* **Goal**
Please render the items as a Markdown table with columns "No." and "Text," starting with the line that contains "start? Answer as H:MM AM/PM." and going on through the last line of the items. Leave out blank lines.

Stored entries
--- START ---

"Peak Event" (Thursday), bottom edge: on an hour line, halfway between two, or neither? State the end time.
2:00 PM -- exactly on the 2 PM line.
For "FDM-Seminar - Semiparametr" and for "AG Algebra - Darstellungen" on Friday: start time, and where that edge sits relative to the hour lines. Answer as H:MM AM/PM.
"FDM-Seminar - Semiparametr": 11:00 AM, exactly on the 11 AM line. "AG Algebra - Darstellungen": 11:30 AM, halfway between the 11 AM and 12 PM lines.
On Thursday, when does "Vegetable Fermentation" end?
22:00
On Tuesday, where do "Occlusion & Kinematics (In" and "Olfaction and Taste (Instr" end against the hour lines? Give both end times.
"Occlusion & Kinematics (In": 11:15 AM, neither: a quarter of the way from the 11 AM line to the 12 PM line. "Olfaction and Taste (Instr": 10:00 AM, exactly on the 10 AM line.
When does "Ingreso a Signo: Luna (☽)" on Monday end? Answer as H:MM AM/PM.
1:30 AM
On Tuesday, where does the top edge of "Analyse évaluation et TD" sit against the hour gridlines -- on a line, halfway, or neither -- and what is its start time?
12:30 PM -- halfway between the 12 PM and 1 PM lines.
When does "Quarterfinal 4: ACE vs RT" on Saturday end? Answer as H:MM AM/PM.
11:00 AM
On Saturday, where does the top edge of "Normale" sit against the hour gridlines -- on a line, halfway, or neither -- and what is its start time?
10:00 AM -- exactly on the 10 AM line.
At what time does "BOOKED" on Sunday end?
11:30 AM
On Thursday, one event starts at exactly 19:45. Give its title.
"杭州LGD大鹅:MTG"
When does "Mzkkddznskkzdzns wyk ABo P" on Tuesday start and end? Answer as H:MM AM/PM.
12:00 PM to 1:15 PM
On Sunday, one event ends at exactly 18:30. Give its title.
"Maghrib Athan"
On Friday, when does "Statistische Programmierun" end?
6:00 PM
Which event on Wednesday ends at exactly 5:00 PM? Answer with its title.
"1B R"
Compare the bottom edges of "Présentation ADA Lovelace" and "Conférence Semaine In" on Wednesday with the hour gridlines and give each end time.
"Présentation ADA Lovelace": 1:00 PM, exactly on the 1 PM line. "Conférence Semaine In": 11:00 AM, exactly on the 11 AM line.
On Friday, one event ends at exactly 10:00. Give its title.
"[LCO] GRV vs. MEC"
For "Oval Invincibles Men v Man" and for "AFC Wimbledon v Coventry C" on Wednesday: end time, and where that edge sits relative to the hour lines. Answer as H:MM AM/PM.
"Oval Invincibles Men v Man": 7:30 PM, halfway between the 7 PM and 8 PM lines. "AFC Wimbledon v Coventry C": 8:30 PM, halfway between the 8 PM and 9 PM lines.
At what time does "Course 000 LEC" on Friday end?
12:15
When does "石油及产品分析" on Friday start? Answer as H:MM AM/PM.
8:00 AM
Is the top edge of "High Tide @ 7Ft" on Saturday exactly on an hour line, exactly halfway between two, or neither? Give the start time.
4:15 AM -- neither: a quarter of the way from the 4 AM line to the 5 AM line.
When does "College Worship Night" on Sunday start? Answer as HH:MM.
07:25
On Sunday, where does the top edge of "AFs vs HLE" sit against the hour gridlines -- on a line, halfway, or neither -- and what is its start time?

--- END ---

* **Worked solution**
| No. | Text |
|---|---|
| 1 | When does "石油及产品分析" on Friday start? Answer as H:MM AM/PM. |
| 2 | 8:00 AM |
| 3 | Is the top edge of "High Tide @ 7Ft" on Saturday exactly on an hour line, exactly halfway between two, or neither? Give the start time. |
| 4 | 4:15 AM -- neither: a quarter of the way from the 4 AM line to the 5 AM line. |
| 5 | When does "College Worship Night" on Sunday start? Answer as HH:MM. |
| 6 | 07:25 |
| 7 | On Sunday, where does the top edge of "AFs vs HLE" sit against the hour gridlines -- on a line, halfway, or neither -- and what is its start time? |